= Exercise =
Copy out the listing lines starting at the line with "order: Caryophyllales" and ending at the line with "genus: Chionanthus", with "locality" swapped for "place" and nothing else changed. Give only those lines.

---------- Records provided

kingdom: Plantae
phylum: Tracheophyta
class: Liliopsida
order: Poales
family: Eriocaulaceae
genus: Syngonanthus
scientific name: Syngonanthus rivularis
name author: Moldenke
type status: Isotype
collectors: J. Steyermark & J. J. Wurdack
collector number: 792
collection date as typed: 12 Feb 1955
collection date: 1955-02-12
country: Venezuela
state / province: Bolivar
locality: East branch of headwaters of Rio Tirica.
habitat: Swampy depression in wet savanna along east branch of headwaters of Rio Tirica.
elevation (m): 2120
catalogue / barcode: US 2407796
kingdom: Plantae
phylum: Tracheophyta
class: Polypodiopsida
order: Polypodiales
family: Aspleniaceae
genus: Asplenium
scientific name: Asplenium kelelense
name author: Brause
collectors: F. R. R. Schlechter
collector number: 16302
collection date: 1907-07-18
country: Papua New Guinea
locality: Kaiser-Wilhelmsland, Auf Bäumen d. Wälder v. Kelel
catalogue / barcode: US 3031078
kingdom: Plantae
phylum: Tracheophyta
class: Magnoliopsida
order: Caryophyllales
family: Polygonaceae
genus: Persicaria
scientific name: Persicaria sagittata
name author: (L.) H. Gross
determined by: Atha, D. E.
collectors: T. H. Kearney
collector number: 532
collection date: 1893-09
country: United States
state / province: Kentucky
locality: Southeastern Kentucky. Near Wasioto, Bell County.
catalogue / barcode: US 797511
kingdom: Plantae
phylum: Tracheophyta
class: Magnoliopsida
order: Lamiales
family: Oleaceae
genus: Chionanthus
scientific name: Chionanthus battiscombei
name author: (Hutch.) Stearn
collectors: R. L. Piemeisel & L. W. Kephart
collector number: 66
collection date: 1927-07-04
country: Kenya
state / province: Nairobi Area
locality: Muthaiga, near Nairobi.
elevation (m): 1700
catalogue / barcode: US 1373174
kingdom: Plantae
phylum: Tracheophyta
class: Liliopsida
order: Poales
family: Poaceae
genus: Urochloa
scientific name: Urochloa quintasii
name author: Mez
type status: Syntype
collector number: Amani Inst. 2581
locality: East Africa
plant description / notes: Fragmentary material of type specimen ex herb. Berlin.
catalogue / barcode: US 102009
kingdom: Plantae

--------------------

= Exercise result =
order: Caryophyllales
family: Polygonaceae
genus: Persicaria
scientific name: Persicaria sagittata
name author: (L.) H. Gross
determined by: Atha, D. E.
collectors: T. H. Kearney
collector number: 532
collection date: 1893-09
country: United States
state / province: Kentucky
place: Southeastern Kentucky. Near Wasioto, Bell County.
catalogue / barcode: US 797511
kingdom: Plantae
phylum: Tracheophyta
class: Magnoliopsida
order: Lamiales
family: Oleaceae
genus: Chionanthus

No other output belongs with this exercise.